Don’t listen to the voice telling you to give up on your goals. Don’t settle for mediocrity. Don’t limit your potential.
Instead, tune in to the power of Blind Ambition.
I’ve interviewed another female Ironman, Chrissie Wellington. Reading her book was the closest I’ve come to understanding what it takes to compete. It’s a grueling challenge. And you’re blind and you did it. What motivated you to shatter expectations?
I stumbled into shattering: I think my friends and family assume that I set out with a determination to turn the world on its ear from the get go. Truly the spirit of the initial events was more of a, “What could possibly go wrong?” to which the response was. “Everything could go wrong,” to which I then responded, “Even if everything does go wrong, this won’t kill me.”
My initial motivation was to reclaim my quality of life. When this all began, I had a smoking habit, was the life of the party, and as a result was overweight and feeling lost in my own skin. As my dad started struggling with his own health, I realized that my habits and patterns not only emulated his, in many ways they were worse than his. I started running as an attempt to reclaim my health. The result after months of trial and error and continuous improvement was not only a betterment of my physical health, but it had become a lifeline for what had been a shattered sense of self.
In completing my first marathon, I proved to myself that I was not and never have been damaged goods. My sense of ability was through the roof. When proposed the opportunity to take on ever increasing challenges I jumped at the chances. After years of marathoning, a friend dared me to do an ironman. When I took on ironman it was out of a curiosity and a wonder for my own capabilities. I was in way over my head. I had never swum or biked. The amount of help and coaching I needed just to finish was daunting.
There is a thriving prejudice of reduced expectations of persons with disability. I feel it every day. People are surprised when I am able to order for myself at a restaurant. People approach my friends and congratulate them on their generosity for taking the blind kid out for an adventure. People do not see me as an accomplished adult. The challenge for me every day is to fight the impulse to become a defensive person. When faced with these reduced expectations, my want is to rattle off my resume. My want is even to make that person feel lower, but what good would come of that? I know better. If I were to ever really have that honest reaction, everyone would walk away feeling awful. I acknowledge my role has to be that of a gentle educator. After my initial success in ironman, I had the opportunity to race with a hero of mine. It was then that I saw the gleam of light that I could be a competitive athlete by any standard.
I believed that if I put in the time and effort to be among the top finishers for my age group, then I could offer up an example of appropriate expectations of the blind. That is to say blind and disabled people are not lesser than, they are equal to, and in some cases even greater than those without disability. Truly it isn’t about the comparison, it is about the assumption. The efforts of persons with disability should be taken on their own merit, absent of the expectation of diminished value.
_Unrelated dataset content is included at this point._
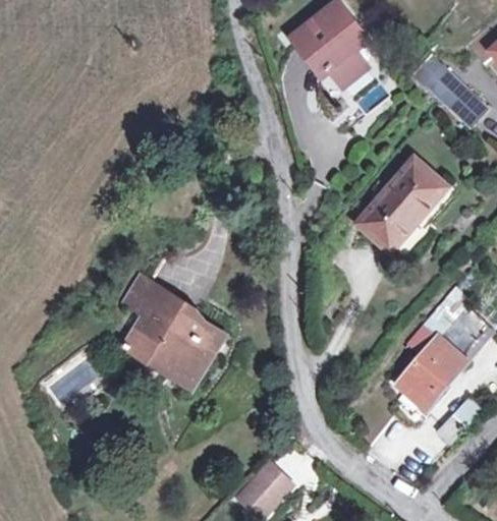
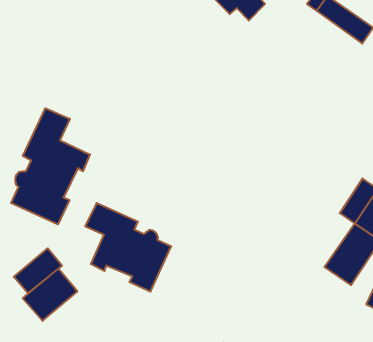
building: none -> [11,108,90,224]
building: [360,160,445,250] -> none
building: none -> [14,248,62,293]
Finishing my second ironman in 11:40 was groundbreaking for me. In 10 months I had reduced my own time by three hours. I had set an example of an athlete with disability who two years into the sport could be ranked among the top 10 finishers for her age group. I was then recruited to compete at a different distance for the US National team. My secret hope is to come back to ironman after Paralympics, as I left wanting more. I know I could be among the top finishers in following my own fuel-fire-blaze hierarchy with the emotionally intrinsic goal of continuing to chip away at the reduced expectations.